The Nationals - the self-professed 'farmers friends' - haven't even listened to the peak farming body, the National Farmers Federation, who have publicly rebuked those in the LNP who want to exclude agriculture from climate ambition and backed an economy-wide target of emissions reduction by 2050. In fact, The Nationals position on climate is at odds with various agricultural bodies including Meat and Livestock Australia and Farmers for Climate Action.
Meat and Livestock Australia has an industry target to be carbon neutral by 2030, and the Farmers for Climate Action also support an economy-wide target of 2050.
Farmers' groups clearly feel the agricultural sector has an important role to play in climate action. And conversely, they also understand climate action offers significant opportunities for farmers.
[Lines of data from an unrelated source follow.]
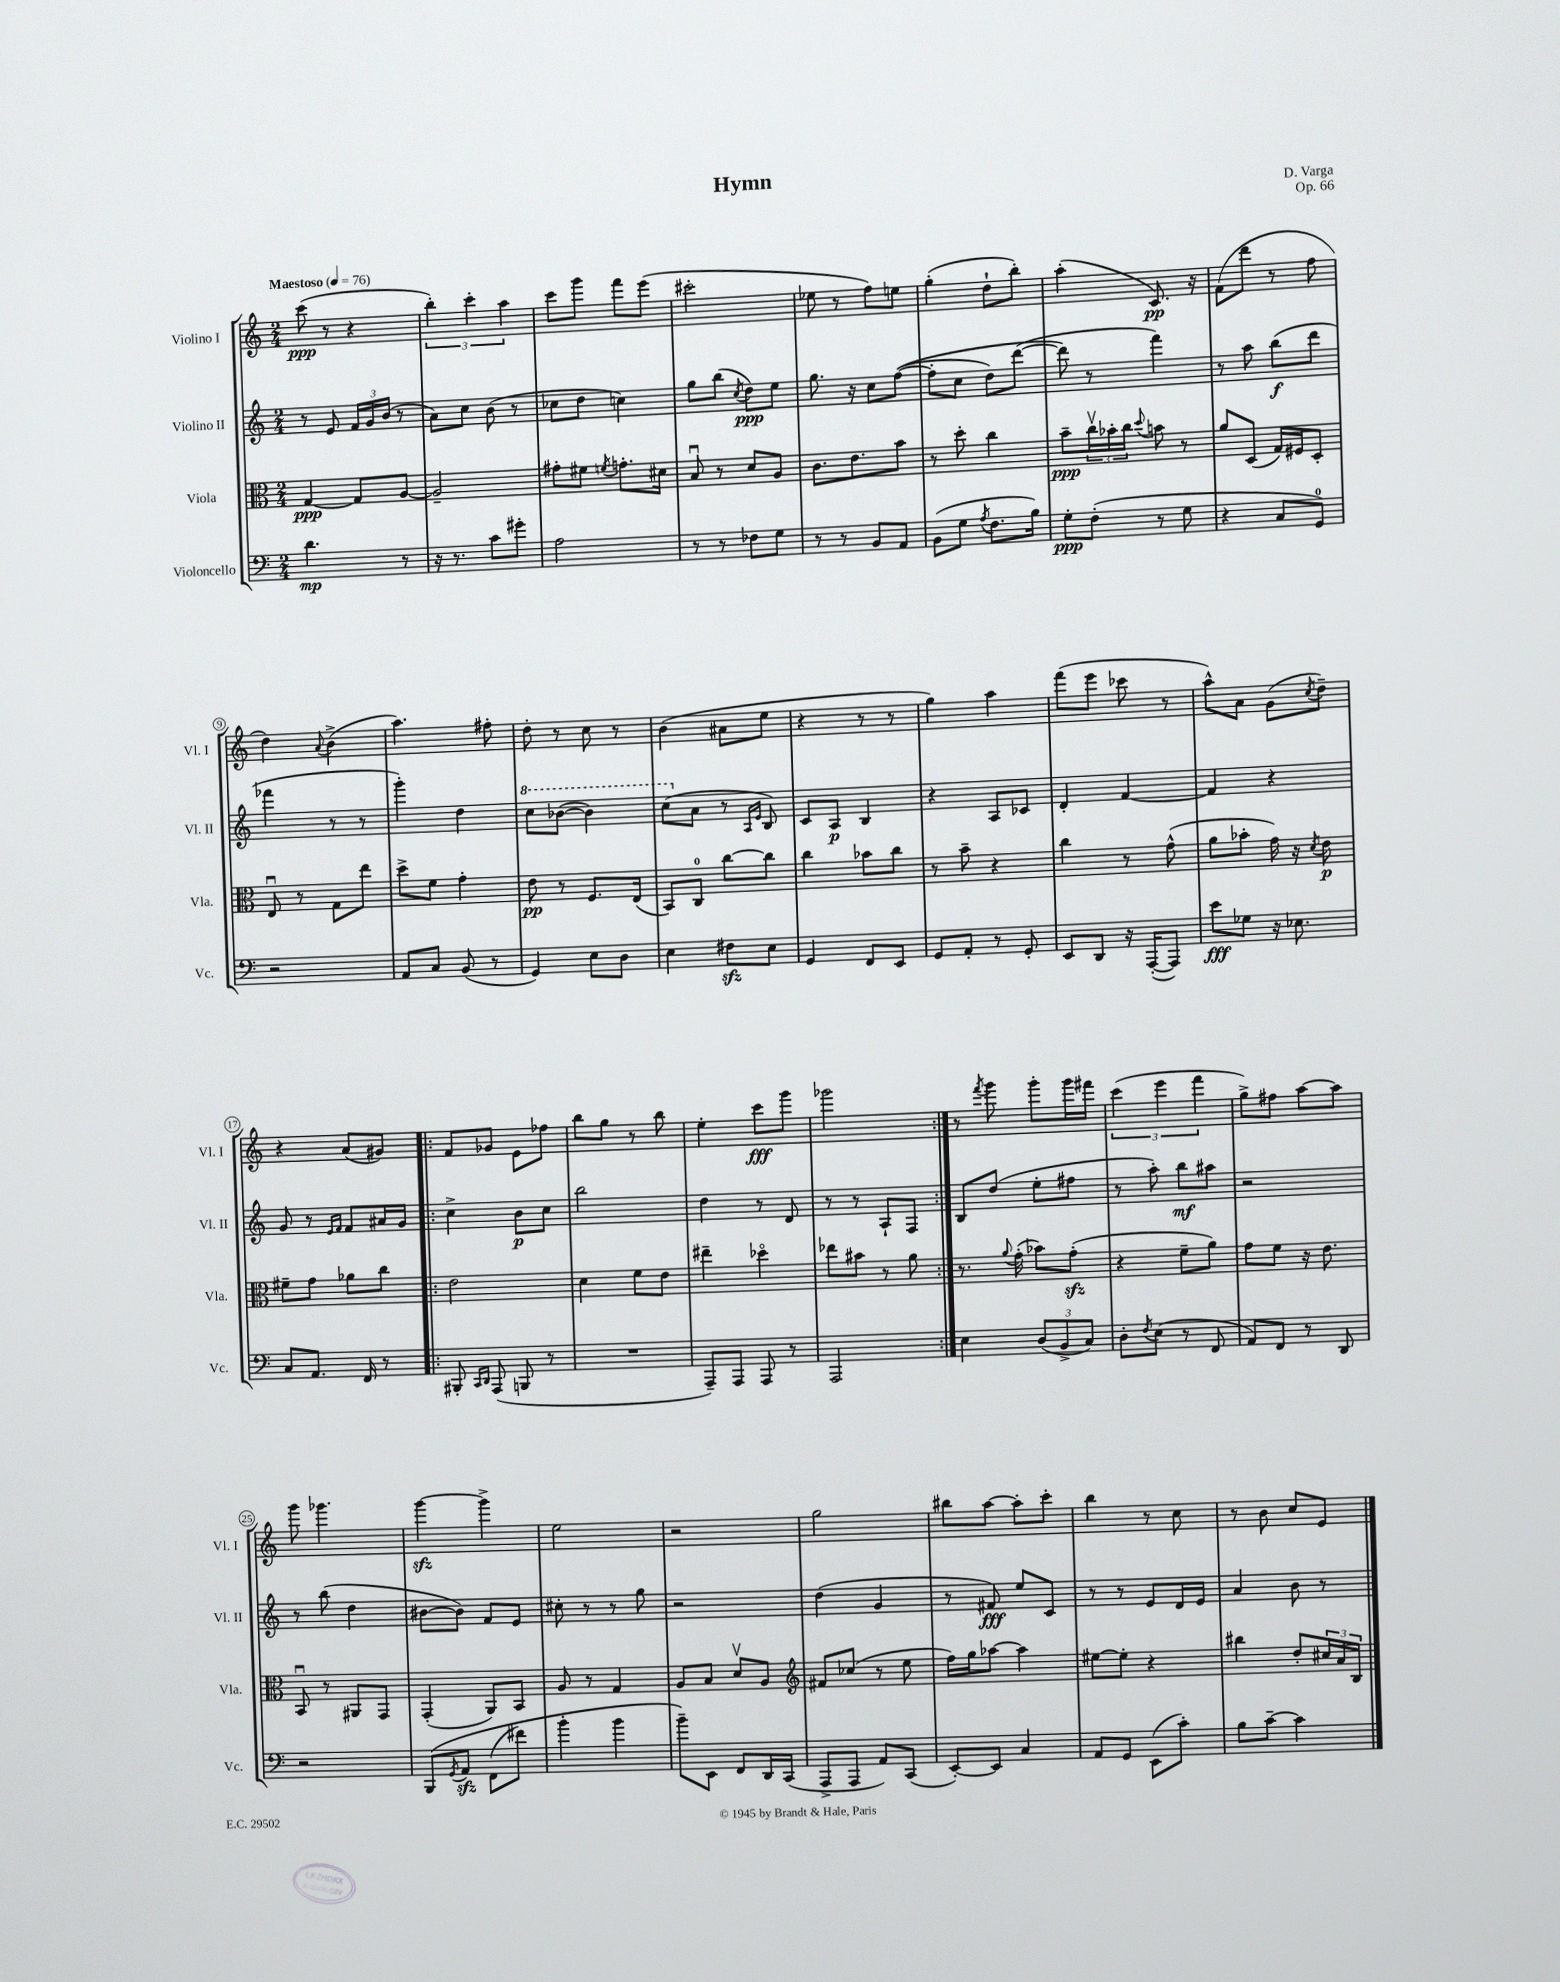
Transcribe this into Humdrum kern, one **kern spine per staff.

**kern	**kern	**kern	**kern
*staff4	*staff3	*staff2	*staff1
*clefF4	*clefC3	*clefG2	*clefG2
*k[]	*k[]	*k[]	*k[]
*M2/4	*M2/4	*M2/4	*M2/4
*MM76	*MM76	*MM76	*MM76
4.d	[4G	8r	(8ccc
.	.	8e	8r
.	8G]	24f	4r
.	.	24g	.
.	.	(24b	.
8r	[8A	8r	.
=	=	=	=
16r	2A~]	8a)	6bb')
8.r	.	.	.
.	.	8cc	.
.	.	.	6ccc'
8c	.	(8b	.
.	.	.	6aa
8g#'	.	8r	.
=	=	=	=
2A	8g#'	8cc-	8ccc
.	8f#	8dd	8ggg
.	8qf	.	.
.	8.g'	4cc)	8fff
.	.	.	(8eee
.	16d#	.	.
=	=	=	=
8r	8Bu	8gg	2ccc#'
8r	8r	(8bb	.
.	.	8qcc	.
8F-	8d	8dd)	.
8G	8A	8ee	.
=	=	=	=
8r	8.c	8.gg	8ee-
8r	.	.	8r
.	8.e	16r	.
8BB	.	8cc	8ff)
8AA	8b	&(([8ff	8ee
=	=	=	=
(8BB	8r	8ff']	(4gg'
8G	8dd'	8cc	.
8qA	.	.	.
8.F	4cc	8dd)	8dd`
.	.	([8ddd	8bb')
16B)	.	.	.
=	=	=	=
8G'	8b~	8ddd]&)	(4aa'
(8F'	24ccv	8r	.
.	24b-'	.	.
.	24cc	.	.
.	8qqdd	.	.
8r	8b	4fff)	8.c)
8G	8r	.	.
.	.	.	16r
=	=	=	=
4r	8a	8r	(8f
.	(8D	8aa	8ddd
8C	16G)	(8bb	8r
.	16F#	.	.
8GG)	8D'	8ddd	8ff
=	=	=	=
2r	8Eu	4fff-	4dd)
.	8r	.	.
.	.	.	8qqa
.	8G	8r	(4b^
.	8ee	8r	.
=	=	=	=
8AA	8dd^	4ggg')	4.aa)
8C	8f	.	.
(8BB	4g'	4dd	.
8r	.	.	8ff#'
=	=	=	=
4GG)	8e	8ccc	8dd'
.	8r	([8bb-	8r
8E	8.F	4bb-])	8cc
8D	.	.	8r
.	(16E	.	.
=	=	=	=
4E	8BB)	(8ccc	(4b
.	8C	8a	.
8F#	[8cc	8r	8a#
.	.	16qqA	.
.	.	16qqe	.
8E	8cc]	8B)	8ee
=	=	=	=
4GG	4cc	8c	4r
.	.	8A	.
8FF	8b-	4B	8r
8EE	8cc	.	8r
=	=	=	=
8GG	8r	4r	4gg)
8AA'	8b~	.	.
8r	4r	8A	4aa
8GG'	.	8c-	.
=	=	=	=
8EE	4cc	4d'	(8fff
8DD	.	.	8eee
16r	8r	[4f	8ccc-
([16AAA'	.	.	.
8AAA])	(8g^^	.	8r
=	=	=	=
8e	8a	4f]	8aa^^)
8G-	8b-'	.	8a
16r	16g)	4r	(8g
8.E-	16r	.	.
.	8qd	.	8qcc
.	8e	.	8dd~)
=	=	=	=
8C	8f#~	8g	4r
8.AA	8g	8r	.
.	.	16qqe	.
.	.	16qqf	.
.	8a-	8f	(8a
16FF	.	.	.
8r	8cc	16a#	8g#)
.	.	16g	.
=!|:	=!|:	=!|:	=!|:
8BBB#'	2e	4cc^	8f
16qqCC	.	.	.
16qqDD	.	.	.
(8AAA	.	.	8g-
8BBB	.	8b	8e
8r	.	8cc	8ff-
=	=	=	=
2r	4d	2bb	8bb
.	.	.	8gg
.	8f	.	8r
.	8e	.	8bb
=	=	=	=
8AAA~)	4ee#~	4dd	4ee'
8AAA	.	.	.
8AAA	4dd-o	8r	8ccc
8r	.	8d	8ggg
=	=	=	=
2AAA	8ee-	8r	2ggg-
.	8b#	8r	.
.	8r	8A`	.
.	8a	8F	.
=:|!	=:|!	=:|!	=:|!
4E	8.r	8B	8r
.	.	.	8qfff
.	.	(8dd	8ggg
.	8qqa	.	.
.	(16g'	.	.
(12D	8b-)	8ee'	8ggg'
12BB^	.	.	.
.	(8g'	8ff#	16ggg
12C)	.	.	.
.	.	.	16fff#
=	=	=	=
8D'	4r	8r	(6ccc
8qF	.	.	.
(8E	.	8aa')	.
.	.	.	6eee
8r	8f~	8bb	.
.	.	.	6fff
8FF	8a)	8aa#	.
=	=	=	=
8AA)	8g	2r	8gg^)
8FF	8f	.	8ff#
8r	16r	.	[8aa
.	8.e	.	.
8DD	.	.	8aa]
=	=	=	=
2r	8BBu	8r	8ggg
.	8r	(8bb	4.ggg-
.	8AA#	4dd	.
.	8GG	.	.
=	=	=	=
&(8BBB	(4GG'	[8b#	[4ggg
8qGG	.	.	.
8AA	.	8b#])	.
(8FF	8AA)	8f	4ggg^]
8f#)	8BB	8e	.
=	=	=	=
4b'	8A	8cc#'	2ee
.	8r	8r	.
4b	4G	8r	.
.	.	8gg	.
=	=	=	=
8b~&)	8A	2r	2r
8EE	8B	.	.
8FF	8dv	.	.
16DD	8A	.	.
(16CC	.	.	.
=	=	=	=
*	*clefG2	*	*
8AAA^	8f#	(4dd	2gg
8AAA	(8cc-	.	.
8AA)	8r	4g	.
(8CC	8ee	.	.
=	=	=	=
[8EE')	16ff)	8r	8bb#
.	16gg	.	.
8EE]	[8aa-	8f#)	[8aa
4C	4aa-]	8ee	8aa']
.	.	8c	8ccc'
=	=	=	=
8AA	[8ee#	8r	4bb
8GG	8ee#']	8r	.
(8EE	4r	8e	8r
8c')	.	16d	8cc
.	.	16e	.
=	=	=	=
8B	4bb#	4a	8r
[8c~	.	.	8b
4c]	8dd'	8b	8cc
.	24cc#	8r	8e
.	24a	.	.
.	24B	.	.
==	==	==	==
*-	*-	*-	*-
I've met plenty of Tasmanian farmers who care deeply about their country, understand the changes they are seeing around them and want to do their bit for climate action. But the LNP's seven-year sabotage of climate policy continues to shoot farmers in the foot.
Notably, this has included repealing the Carbon Farming Initiative (CFI) implemented during the Greens-Labor Agreement.
The CFI was designed to give Australian farmers access to global carbon markets that would enable farmers to sell excess stored carbon units to countries that emit too much and are overtheir carbon emissions targets.
Tasmanian farmers stand to benefit hugely from building soil carbon levels through regenerative farming practices, but the government's anti-climate ideology has continued to undermine industry potential.
Meanwhile, carbon units are now booming at $50AUD a tonne in the EU. By repealing the carbon price, the LNP cut off farmers' access to the open market, costing them an estimated $12 billion over the next decade. Unfortunately, the LNP's reluctance to embrace climate policies has not only seen Australian farmers miss out on booming carbon trading markets, but they are now facing a climate tariff on their exports.
Two of the world's biggest trading powers, the European Union and the United States, are strongly considering carbon border taxes, which would involve a tariff on imports from nations without a price on carbon.
Just days after our PM's supposed change of heart on climate action, I moved a motion in parliament simply asking the Senate to set robust 2030 targets based on the best available science, that will give us a roadmap and some certainty that net zero emissions by 2050 is achievable. But it seems even a nine-year target is too soon for the Labor and Liberal parties, who voted the motion down. Perhaps it is because some of them will still be around in ten-years' time and will be held accountable?
The Greens are working in parliament every day to push the Labor and Liberal parties further and faster to tackle climate change. Don't be fooled - climate delay is the new climate denial.